[Ns-developers] CSMA Tracing Rework
craigdo@ee.washington.edu
craigdo at ee.washington.edu
Mon Feb 23 10:49:31 PST 2009
[ ... ]
> At the helper API level, I think it would be nice to have a
> method named
> Tcpdump() of some sort that was a promiscuous sniffer for the
> interface.
That's the plan. I wanted to have a helper method that created a
promiscuous packet sniffer on one net device of the channel and which would
do what you might expect tcpdump to do. I didn't have a name in mind yet
but I can certainly call it Tcpdump.
> I am OK with having a non-promiscuous tracepoint by default
> since it
> will cut down on trace files when "EnableAll()" is called,
> but we need
> to clearly document this.
Yes.
[ ... ]
> Please check that the regenerated traces are still sane. We
> have had a
> problem in this regard with some recent checkins.
Yes. I've been going through the devices one at a time and looking at the
differences.
[ ... ]
> the above seem a little fuzzy to me. MacTx and MaxTxDrop seem
> synonymous with Queue/Enqueue and Queue/Drop.
Sometimes.
MacTx, MacRx and MacDrop happen at the boundary of the device irrespective
of what kind of queueing discipline is being used. In the case of CSMA, for
example, MacTxDrop is used when you drop a packet for reasons other than
queueing -- Queue/Drop means the queue was full. If the device is down you
will hit the MacTxDrop trace hook and the packet to be sent will never get
to the queue. This plugged one of the tracing holes in the current scheme
where packets would "disappear."
In the case of MacTx, it probably looks a bit redundant in several of our
devices, but this is the case with several of the trace hooks. If you look
at the point-to-point link, you will probably think most are a bit redundant
since they happen very close together in the code. If you look at the CSMA
code, it looks bit less redundant. It seems much less so in the wifi code.

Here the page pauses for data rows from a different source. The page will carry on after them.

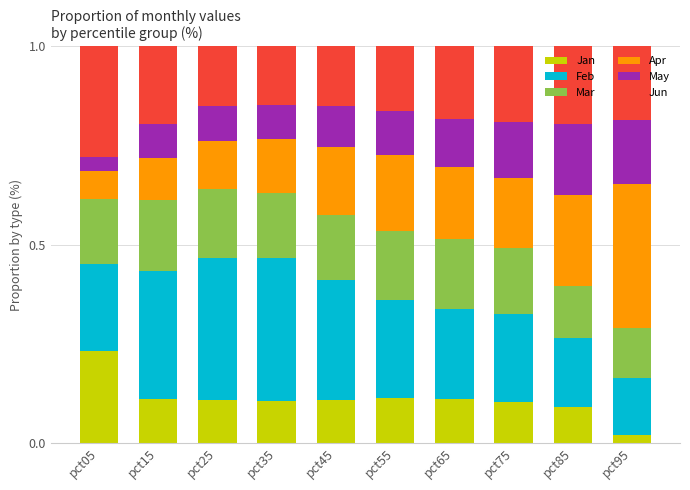

Which category has the highest value in the Jan series?

pct05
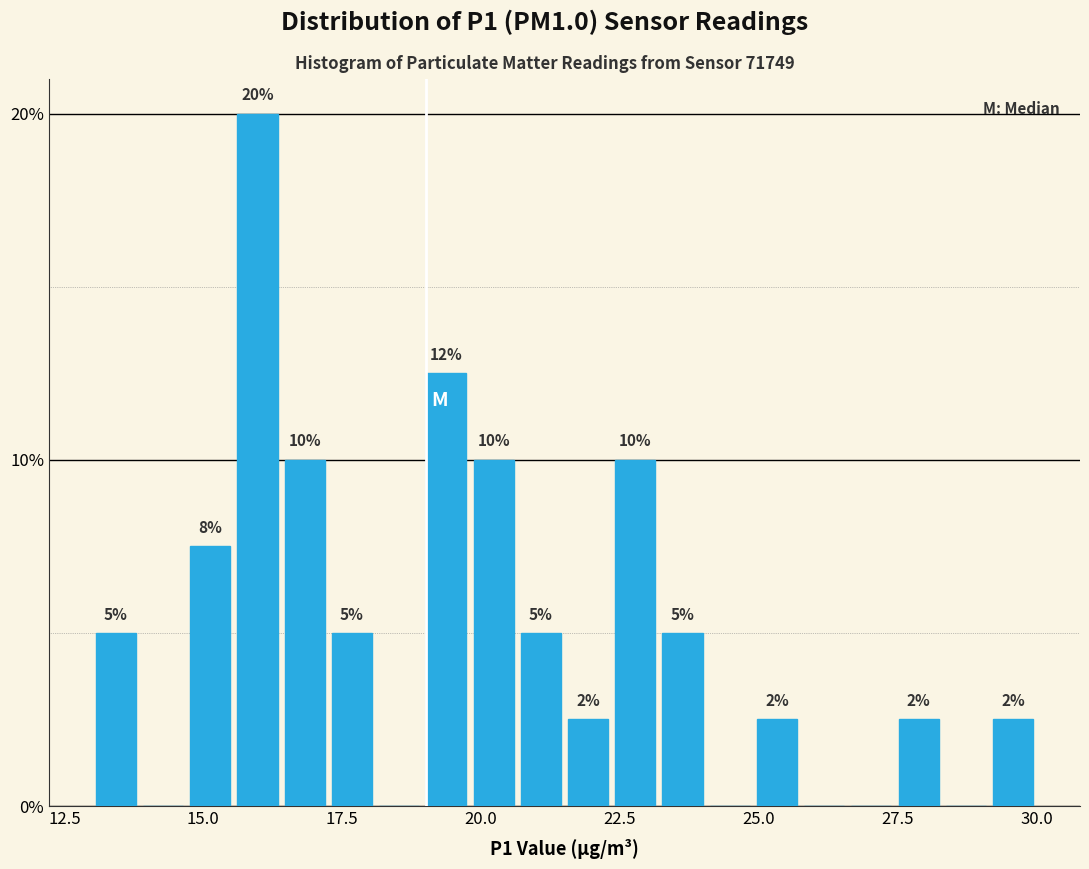

Around what value on the x-axis is the tallest bar? Give the approximate position of its centre, as read against the axis.

16.0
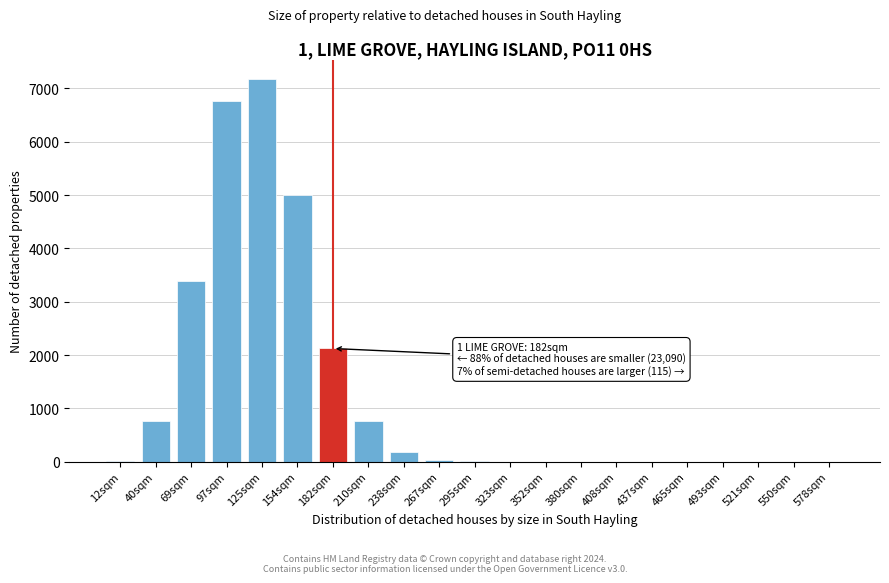

The value at 69sqm is 2215. True or false?

False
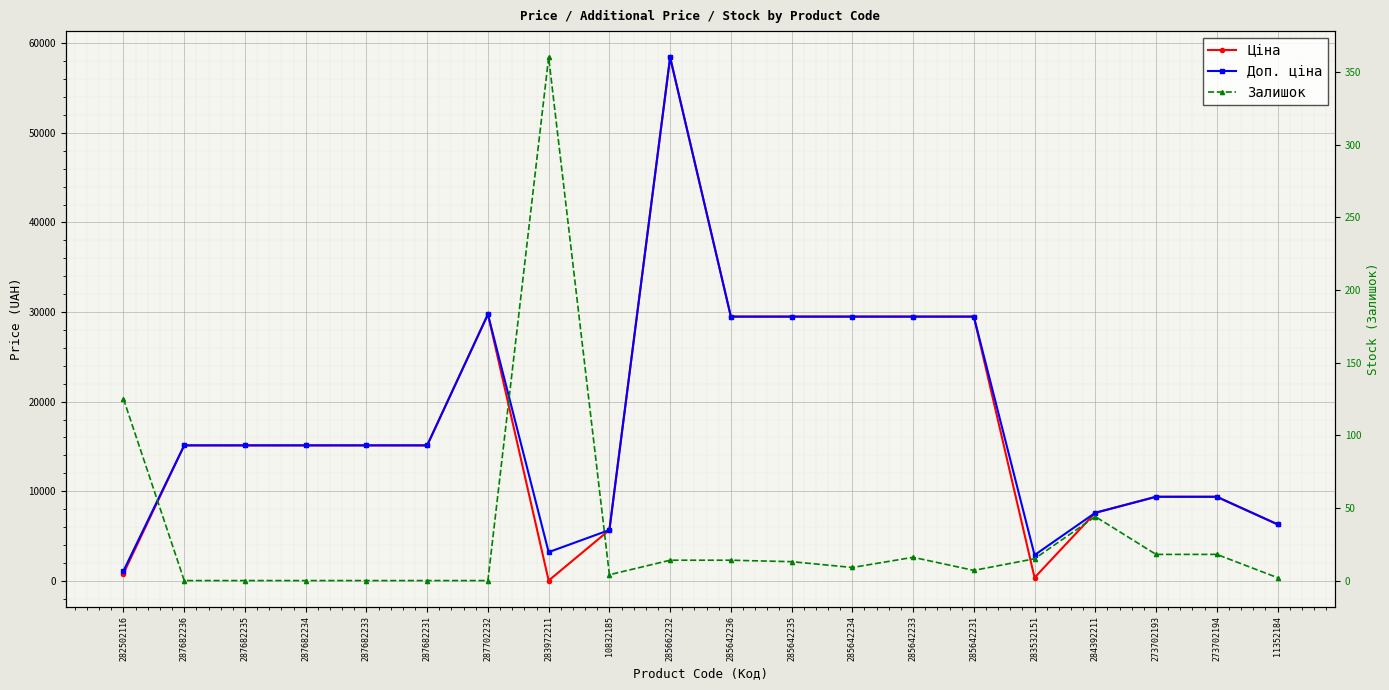

At which label does Ціна reach its peak?

285662232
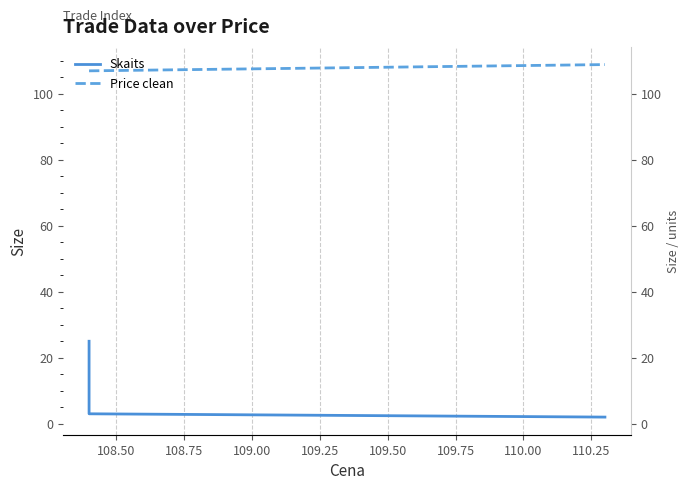

What is the maximum value for Skaits?

25.0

In the case of the wifi code on the transmission side, you will hit a MacTx
hook on the way in to the device. A packet then moves deeper into the
device, through the specific mac (e.g, nqsta), through the dca code, and
eventually finds its way to a WifiMacQueue. This particular kind of queue
does not inherit from Queue and therefore does not provide the Enqueue,
Dequeue and Drop events. If you look at src/helper/wifi-helper.cc you will
see that the ASCII trace events don't have anything to do with
ns3::Queue-defined events and there is no such thing as a drop there since
there is no such thing as a Queue.
How redundant you see this stuff depends on where you look.
[ ... ]
> > .AddTraceSource ("PhyTxBackoff",
> > "Trace source indicating a packet has been
> delayed by the
> > CSMA backoff process",
>
> isn't backoff a mac (not phy) function?
Yes.
> >
> > //
> > // Trace source designed to simulate a packet sniffer facility
> > //
> > .AddTraceSource ("Sniffer",
> > "Trace source simulating a
> non-promiscuous packet
> > sniffer attached to the device",
> >
>
> I would also be fine with the name "pcap" for this trace point.
The trace source really doesn't have anything to do with pcap at this point.
It is simply sniffing packets. It is the trace sink that takes the packets
and writes them into a file that is formatted according to pcap rules.
I looked at it as having the same relationship to pcap as a NIT, BPF, etc.
Sniffer seemed suitably generic and understandable.